Must God save everyone?

crossFollowing up on yesterday’s questions, I want to think about God’s obligation in terms of salvation. To what extent would it be a “character flaw” if God didn’t save the vast majority of people? Is it enough that God has given mankind life or must he also extend that life beyond the grave in order to be seen as just and loving?

Is Jesus’ act of atonement a failure if only a minority of people are saved? Does God have to save most if not all? Is the condemnation of some a sign that God’s design was imperfect?

I’d love to hear your thoughts on these ideas or yesterday’s questions.

2 thoughts on “Must God save everyone?

  1. Nick Gill

    At this point in my reading and studying and praying, I still don’t believe there is a design FLAW. However, as with many systems or designs or inventions, what one person considers a flaw, another considers a feature.

    I picked up Dallas Willard’s Divine Conspiracy again last night, and he quotes Uncle Screwtape in the very beginning:

    “You must have often wondered why the enemy [God] does not make more use of his power to be sensibly present to human souls in any degree he chooses and at any moment. But you now see that the irresistible and the indisputable are the two weapons which the very nature of his scheme forbids him to use. Merely to over-ride a human will (as his felt presence in any but the faintest and most mitigated degree would certainly do) would be for him useless. He cannot ravish. He can only woo. For his ignoble idea is to eat the cake and have it; the creatures are to be one with him, but yet themselves; merely to cancel them, or assimilate them, will not serve…”
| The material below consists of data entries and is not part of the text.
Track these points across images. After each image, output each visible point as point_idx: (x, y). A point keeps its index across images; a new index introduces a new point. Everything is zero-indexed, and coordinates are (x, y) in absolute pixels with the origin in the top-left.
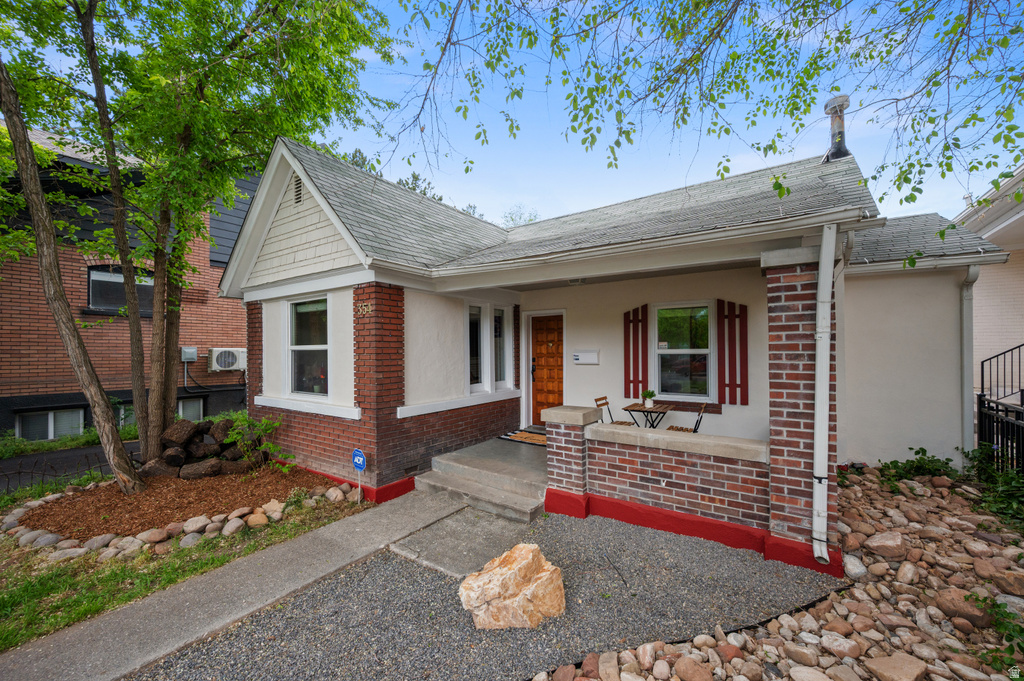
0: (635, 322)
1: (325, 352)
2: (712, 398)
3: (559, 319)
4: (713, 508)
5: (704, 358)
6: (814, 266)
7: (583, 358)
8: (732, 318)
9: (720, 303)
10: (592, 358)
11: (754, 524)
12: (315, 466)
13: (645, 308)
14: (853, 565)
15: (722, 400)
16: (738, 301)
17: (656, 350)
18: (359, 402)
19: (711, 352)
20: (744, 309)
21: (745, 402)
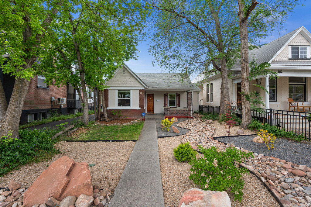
0: (166, 95)
1: (129, 99)
2: (176, 106)
3: (153, 94)
4: (183, 115)
5: (175, 101)
6: (192, 93)
7: (158, 101)
8: (178, 95)
9: (177, 94)
10: (159, 101)
11: (186, 116)
12: (128, 118)
13: (167, 94)
14: (194, 117)
15: (177, 106)
16: (179, 93)
17: (169, 100)
18: (140, 106)
19: (176, 100)
20: (180, 94)
21: (180, 106)
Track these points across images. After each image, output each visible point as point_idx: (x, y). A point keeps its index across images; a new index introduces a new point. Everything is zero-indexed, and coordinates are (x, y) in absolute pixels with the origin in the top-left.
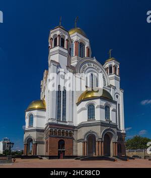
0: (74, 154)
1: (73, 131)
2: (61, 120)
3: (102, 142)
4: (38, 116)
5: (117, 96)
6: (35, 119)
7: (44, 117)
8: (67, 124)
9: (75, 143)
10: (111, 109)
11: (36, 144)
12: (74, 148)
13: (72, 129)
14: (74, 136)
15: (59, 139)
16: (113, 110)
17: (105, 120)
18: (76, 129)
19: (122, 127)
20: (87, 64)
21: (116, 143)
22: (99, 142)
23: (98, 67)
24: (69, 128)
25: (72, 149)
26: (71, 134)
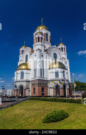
0: (49, 95)
1: (48, 82)
2: (42, 77)
3: (63, 89)
4: (27, 73)
5: (66, 63)
6: (25, 75)
7: (30, 74)
8: (45, 79)
9: (49, 89)
10: (65, 72)
11: (26, 89)
12: (48, 92)
13: (47, 81)
14: (48, 85)
15: (42, 87)
16: (66, 73)
17: (63, 78)
18: (49, 82)
19: (70, 80)
20: (52, 49)
21: (68, 89)
22: (61, 89)
23: (57, 49)
24: (46, 81)
25: (47, 92)
26: (47, 84)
    In fact, from at least one perspective (the author/compiler of Job, I think, along with CS Lewis), this is precisely the argument between the Creator and the satan — whether or not love and free will — and God choosing to honor their consequences — are features or flaws in the Creator’s design.

  2. Harland Rall

    My first reaction was to comment on human failure–and I think that Nick treats that point with clarity. Then I started to emphasize a different aspect that was, again, grounded in human failure. Which was changing the topic–or avoiding it. Instead of any one person being lost being a proof that God’s design failed, it seems that if there is any one person saved–it is proof of the marvelous success of God’s design. To be rescued from ourselves and from our limitations is proof that the design works. And is appropriate adjusted to all circumstances.